"The Quartet" is a novel by Belgian Francois Emmanuel, translated by Euan Cameron.
This novel becomes thrilling when
a corporate
psychologist started investigating a senior manager who has a disquieting effect that lingers long after you have closed the book. The time is in the aftermath of World War II. The eerie legacy of the past and the way there is no escape from even the most seemingly random of connections fuel a story about private grief and the greater tragedy of the Holocaust.
The story is beautifully told, nevertheless, it is one of sadness as the reader is introduced to the fall of
Matthias Just, the protagonist. His collapse is the dissolution of the company's string quartet, alongside the revelation of papers in his home that contains instructions of vehicles to be used for the extermination of humans. Musical notations are overlaid on the papers.
Matthias Just is a manager of a French branch of a multinational German company. He is under suspicion for strange behavior and possible mental illness. The psychologist, the unnamed narrator, slowly begins to understand the true horror of Just's predicament, based on memories of his father's role in murdering Jews which he found out from the fourth member of the quartet group.

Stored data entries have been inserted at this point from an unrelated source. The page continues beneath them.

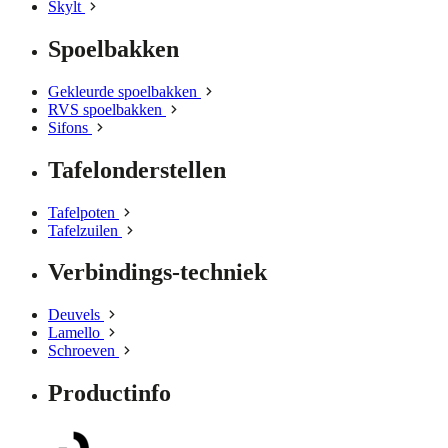
Skylt
Spoelbakken
Gekleurde spoelbakken
RVS spoelbakken
Sifons
Tafelonderstellen
Tafelpoten
Tafelzuilen
Verbindings-techniek
Deuvels
Lamello
Schroeven
Productinfo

When Matthias meets one of the quartets and finds out certain past about his father, he starts to decipher bits and pieces of the texts that came to his hands. Slowly he unravels the fact why he is being pursued and what this has to do with the nature of the music, and the revelations about a German company in France with links to the Nazi death camps.
Complex questions regarding the integrity of the papers need answering, including ownership and who the real victims are. They underpin uneasy feeling of the book, somewhat disturbing.